Problem to work on: Reproduce each of the following items verbatim, one per line, in the order given.

++++

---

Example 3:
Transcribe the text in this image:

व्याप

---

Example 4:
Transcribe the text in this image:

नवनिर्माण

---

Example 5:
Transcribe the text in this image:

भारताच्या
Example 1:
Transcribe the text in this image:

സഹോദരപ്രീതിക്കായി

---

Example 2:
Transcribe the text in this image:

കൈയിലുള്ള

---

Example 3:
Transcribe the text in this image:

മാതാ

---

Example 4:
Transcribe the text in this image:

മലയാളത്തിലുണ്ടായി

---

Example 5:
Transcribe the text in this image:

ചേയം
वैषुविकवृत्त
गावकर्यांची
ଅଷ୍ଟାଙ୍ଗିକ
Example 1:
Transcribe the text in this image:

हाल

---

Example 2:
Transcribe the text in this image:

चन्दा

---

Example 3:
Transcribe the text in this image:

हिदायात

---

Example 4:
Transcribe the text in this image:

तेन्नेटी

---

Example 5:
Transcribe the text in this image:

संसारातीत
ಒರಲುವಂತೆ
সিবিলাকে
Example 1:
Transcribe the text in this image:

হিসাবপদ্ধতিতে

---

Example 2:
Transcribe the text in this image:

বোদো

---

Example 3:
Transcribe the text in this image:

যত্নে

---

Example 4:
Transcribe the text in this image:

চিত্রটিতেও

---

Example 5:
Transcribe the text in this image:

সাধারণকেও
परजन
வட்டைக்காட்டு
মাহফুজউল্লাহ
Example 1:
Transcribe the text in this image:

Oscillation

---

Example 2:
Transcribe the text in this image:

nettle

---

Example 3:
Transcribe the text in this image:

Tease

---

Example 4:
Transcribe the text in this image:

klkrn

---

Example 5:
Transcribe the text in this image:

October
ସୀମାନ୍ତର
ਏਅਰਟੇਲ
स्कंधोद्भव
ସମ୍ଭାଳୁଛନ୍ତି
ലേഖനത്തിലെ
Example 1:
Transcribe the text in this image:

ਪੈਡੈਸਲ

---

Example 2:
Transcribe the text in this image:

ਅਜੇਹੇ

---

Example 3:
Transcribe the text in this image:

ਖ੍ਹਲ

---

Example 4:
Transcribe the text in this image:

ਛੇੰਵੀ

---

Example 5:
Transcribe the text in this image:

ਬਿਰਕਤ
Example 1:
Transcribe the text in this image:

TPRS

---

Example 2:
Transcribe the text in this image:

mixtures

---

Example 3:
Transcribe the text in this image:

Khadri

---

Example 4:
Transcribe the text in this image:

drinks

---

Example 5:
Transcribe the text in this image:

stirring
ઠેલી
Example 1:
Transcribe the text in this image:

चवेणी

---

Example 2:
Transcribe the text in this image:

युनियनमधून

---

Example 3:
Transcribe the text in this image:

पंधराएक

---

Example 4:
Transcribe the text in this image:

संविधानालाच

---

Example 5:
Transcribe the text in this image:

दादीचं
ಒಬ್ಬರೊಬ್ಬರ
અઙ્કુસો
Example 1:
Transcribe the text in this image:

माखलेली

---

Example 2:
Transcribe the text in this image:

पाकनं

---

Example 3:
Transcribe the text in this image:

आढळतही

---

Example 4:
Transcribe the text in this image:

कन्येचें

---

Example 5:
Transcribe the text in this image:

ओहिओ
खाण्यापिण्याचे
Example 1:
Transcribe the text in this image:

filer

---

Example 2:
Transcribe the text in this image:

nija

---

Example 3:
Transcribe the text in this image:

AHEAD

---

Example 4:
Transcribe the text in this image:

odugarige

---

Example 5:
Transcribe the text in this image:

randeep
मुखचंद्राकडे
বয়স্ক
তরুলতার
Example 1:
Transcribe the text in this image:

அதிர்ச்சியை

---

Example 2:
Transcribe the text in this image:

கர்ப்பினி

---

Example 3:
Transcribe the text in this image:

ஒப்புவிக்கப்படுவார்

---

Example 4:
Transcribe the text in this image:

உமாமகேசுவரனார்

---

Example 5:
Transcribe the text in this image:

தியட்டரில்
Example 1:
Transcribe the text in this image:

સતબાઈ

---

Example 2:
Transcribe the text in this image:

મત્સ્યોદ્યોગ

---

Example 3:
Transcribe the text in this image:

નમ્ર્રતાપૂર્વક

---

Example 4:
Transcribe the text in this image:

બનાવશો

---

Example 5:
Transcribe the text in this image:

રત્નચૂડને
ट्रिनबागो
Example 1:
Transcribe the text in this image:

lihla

++++

Full response:
---

Example 3:
Transcribe the text in this image:

व्याप

---

Example 4:
Transcribe the text in this image:

नवनिर्माण

---

Example 5:
Transcribe the text in this image:

भारताच्या
Example 1:
Transcribe the text in this image:

സഹോദരപ്രീതിക്കായി

---

Example 2:
Transcribe the text in this image:

കൈയിലുള്ള

---

Example 3:
Transcribe the text in this image:

മാതാ

---

Example 4:
Transcribe the text in this image:

മലയാളത്തിലുണ്ടായി

---

Example 5:
Transcribe the text in this image:

ചേയം
वैषुविकवृत्त
गावकर्यांची
ଅଷ୍ଟାଙ୍ଗିକ
Example 1:
Transcribe the text in this image:

हाल

---

Example 2:
Transcribe the text in this image:

चन्दा

---

Example 3:
Transcribe the text in this image:

हिदायात

---

Example 4:
Transcribe the text in this image:

तेन्नेटी

---

Example 5:
Transcribe the text in this image:

संसारातीत
ಒರಲುವಂತೆ
সিবিলাকে
Example 1:
Transcribe the text in this image:

হিসাবপদ্ধতিতে

---

Example 2:
Transcribe the text in this image:

বোদো

---

Example 3:
Transcribe the text in this image:

যত্নে

---

Example 4:
Transcribe the text in this image:

চিত্রটিতেও

---

Example 5:
Transcribe the text in this image:

সাধারণকেও
परजन
வட்டைக்காட்டு
মাহফুজউল্লাহ
Example 1:
Transcribe the text in this image:

Oscillation

---

Example 2:
Transcribe the text in this image:

nettle

---

Example 3:
Transcribe the text in this image:

Tease

---

Example 4:
Transcribe the text in this image:

klkrn

---

Example 5:
Transcribe the text in this image:

October
ସୀମାନ୍ତର
ਏਅਰਟੇਲ
स्कंधोद्भव
ସମ୍ଭାଳୁଛନ୍ତି
ലേഖനത്തിലെ
Example 1:
Transcribe the text in this image:

ਪੈਡੈਸਲ

---

Example 2:
Transcribe the text in this image:

ਅਜੇਹੇ

---

Example 3:
Transcribe the text in this image:

ਖ੍ਹਲ

---

Example 4:
Transcribe the text in this image:

ਛੇੰਵੀ

---

Example 5:
Transcribe the text in this image:

ਬਿਰਕਤ
Example 1:
Transcribe the text in this image:

TPRS

---

Example 2:
Transcribe the text in this image:

mixtures

---

Example 3:
Transcribe the text in this image:

Khadri

---

Example 4:
Transcribe the text in this image:

drinks

---

Example 5:
Transcribe the text in this image:

stirring
ઠેલી
Example 1:
Transcribe the text in this image:

चवेणी

---

Example 2:
Transcribe the text in this image:

युनियनमधून

---

Example 3:
Transcribe the text in this image:

पंधराएक

---

Example 4:
Transcribe the text in this image:

संविधानालाच

---

Example 5:
Transcribe the text in this image:

दादीचं
ಒಬ್ಬರೊಬ್ಬರ
અઙ્કુસો
Example 1:
Transcribe the text in this image:

माखलेली

---

Example 2:
Transcribe the text in this image:

पाकनं

---

Example 3:
Transcribe the text in this image:

आढळतही

---

Example 4:
Transcribe the text in this image:

कन्येचें

---

Example 5:
Transcribe the text in this image:

ओहिओ
खाण्यापिण्याचे
Example 1:
Transcribe the text in this image:

filer

---

Example 2:
Transcribe the text in this image:

nija

---

Example 3:
Transcribe the text in this image:

AHEAD

---

Example 4:
Transcribe the text in this image:

odugarige

---

Example 5:
Transcribe the text in this image:

randeep
मुखचंद्राकडे
বয়স্ক
তরুলতার
Example 1:
Transcribe the text in this image:

அதிர்ச்சியை

---

Example 2:
Transcribe the text in this image:

கர்ப்பினி

---

Example 3:
Transcribe the text in this image:

ஒப்புவிக்கப்படுவார்

---

Example 4:
Transcribe the text in this image:

உமாமகேசுவரனார்

---

Example 5:
Transcribe the text in this image:

தியட்டரில்
Example 1:
Transcribe the text in this image:

સતબાઈ

---

Example 2:
Transcribe the text in this image:

મત્સ્યોદ્યોગ

---

Example 3:
Transcribe the text in this image:

નમ્ર્રતાપૂર્વક

---

Example 4:
Transcribe the text in this image:

બનાવશો

---

Example 5:
Transcribe the text in this image:

રત્નચૂડને
ट्रिनबागो
Example 1:
Transcribe the text in this image:

lihla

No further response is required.